Forget mechanics and just hit it
A creator’s attention to detail is what differentiates common artwork from masterpieces. In the golf world, Sebonack Golf Club is a masterpiece designed by Jack Nicklaus and Tom Doak, and masterminded by Michael Pascucci, the club’s owner. Located in Southampton, N.Y., it is enjoyed by the hungry golf elite of the financial world – as did this golf pro this past weekend.
It has fast become one of my favorite courses in the world. It has some of the most severe greens I have ever played, cleverly so and not contrived.
My decision to come here and play this week came at the heels of just barely missing out on qualifying for the U.S. Open at my most desired place in the whole world, Pebble Beach.
Like most, my golf game is reliant on confidence and scoring well.

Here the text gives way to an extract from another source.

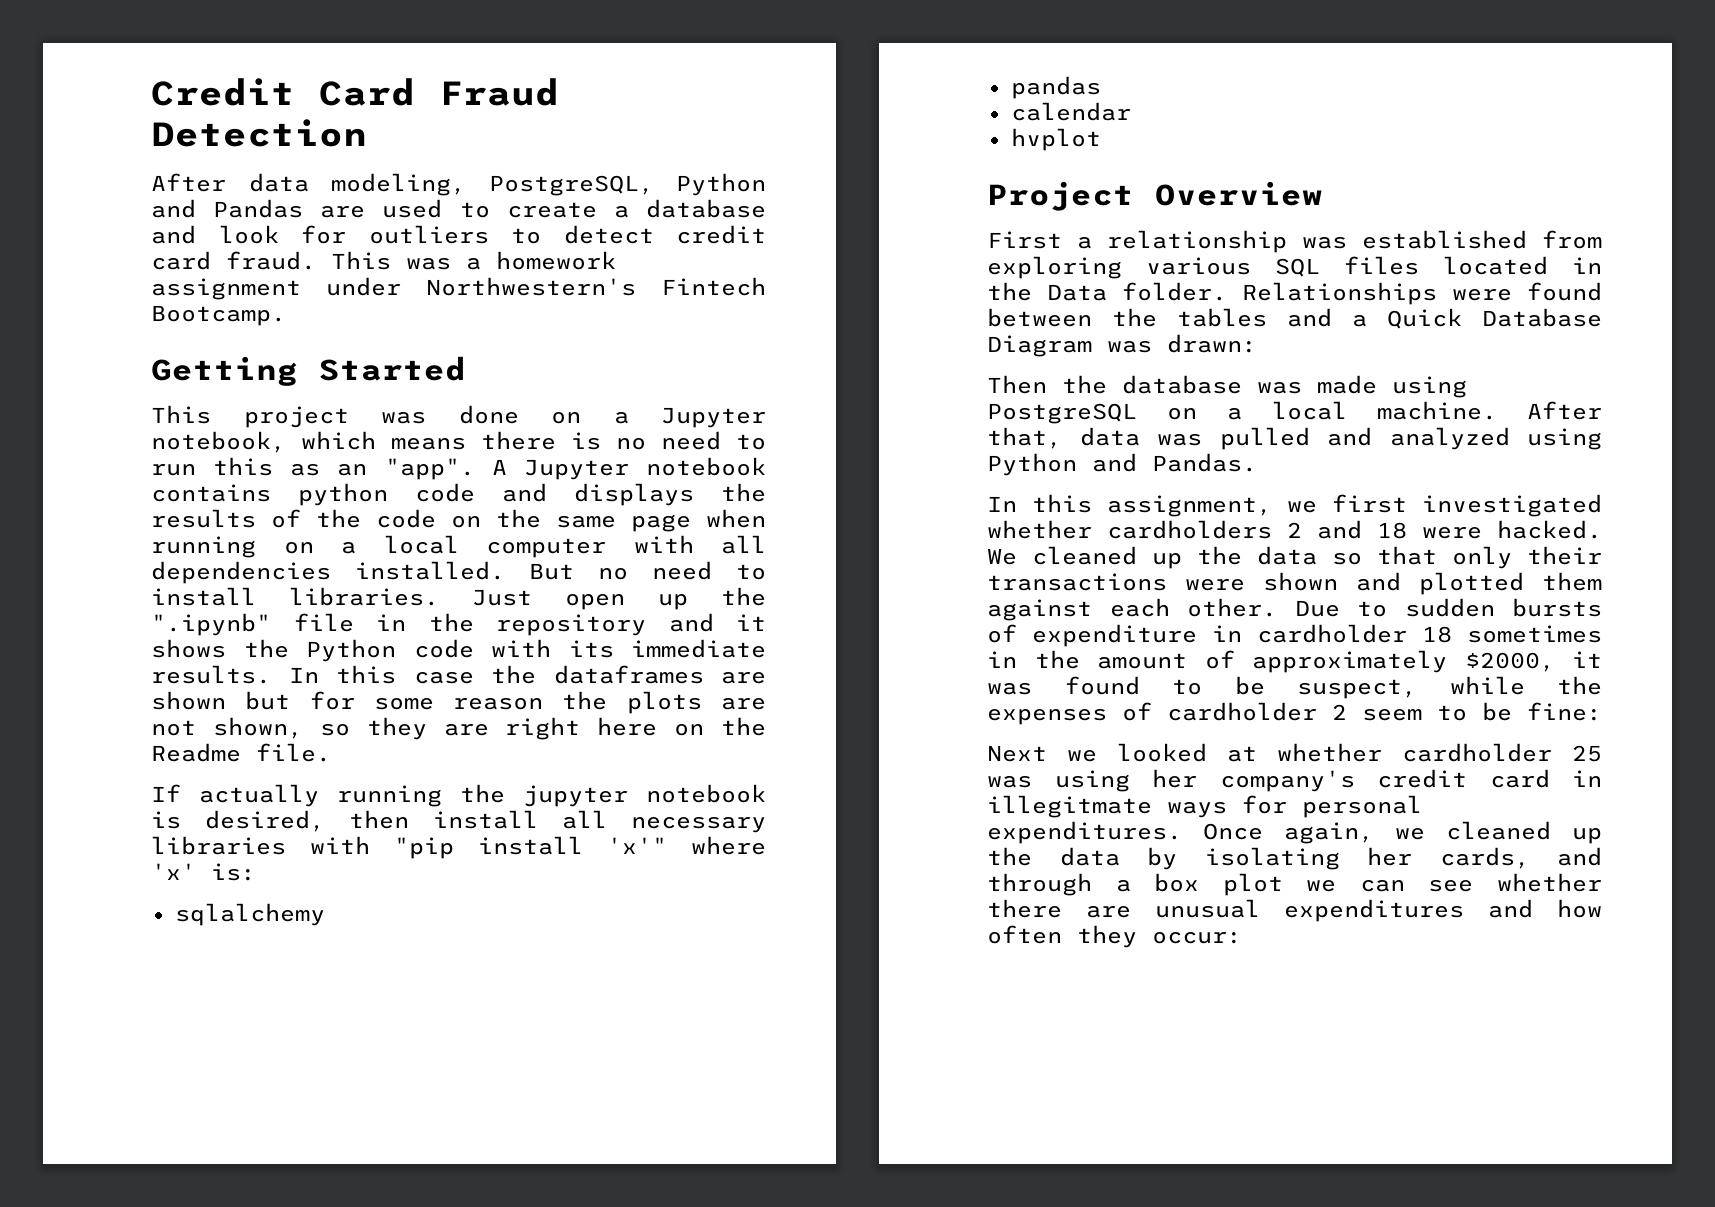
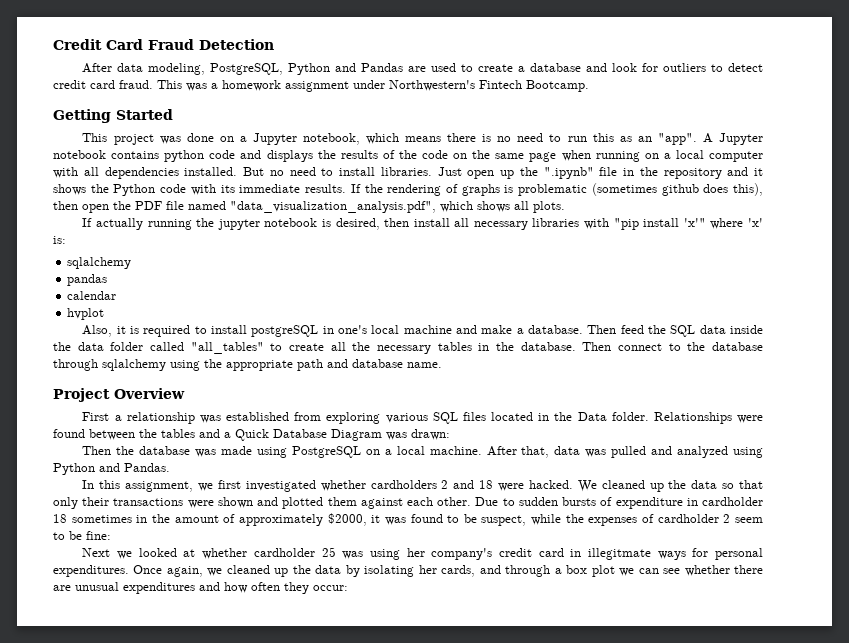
[288,665,766,684] [151,691,766,714] [151,717,766,740] [151,743,331,762] In this case the dataframes are shown but for some reason the plots are not shown, so they are right here on the Readme file. -> [350,183,763,196] [53,201,565,213] If the rendering of graphs is problematic (sometimes github does this), then open the PDF file named "data_visualization_analysis.pdf", which shows all plots.
(1101, 139) none -> [82,325,763,337] [53,342,763,354] [53,359,442,371] // Also, it is required to install postgreSQL in one's local machine and make a database. Then feed the SQL data inside the data folder called "all_tables" to create all the necessary tables in the database. Then connect to the database through sqlalchemy using the appropriate path and database name.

The more time I spend playing on the course, the better I tend to fine tune how to score. I have never been one to constantly practice, and pounding balls on the range has never really helped me.
Golf is so much more than just repetitive shot-making. It is about adaptability, imagination and recovery. I could not have picked a better place to practice these components.
Most pro golfers have the ability to hit all types of shots that a particular golf course dictates. We hit them in practice and on the range, so it stands to reason that we can, of course, do it in competition. All these shots are stored in our brain. All we are required to do is access them upon necessity in the heat of battle. It is like saving files on your laptop.
For example, we all know how to pick up a glass without spending time thinking about it – extend the arm, close the fingers around the glass, feel the texture and weight of the glass before lifting, retract the elbow, open mouth and drink. We don’t think of the mechanics every time; we just let it happen. This is exactly what we should do when we hit a golf ball. This is what we mean by getting out of our own way and trusting ourselves.
So my goal at Sebonack was to not think about the mechanics of a shot, but to feel it by re-igniting my trust and enjoyment of the game. This course was the perfect place to practice such essentials. No range time; just 36 holes every day. Also, playing with my cousin Manish Chopra and some great gents was thoroughly enjoyable. And taking some of Manish’s hard-earned Wall Street currency is always inspiring!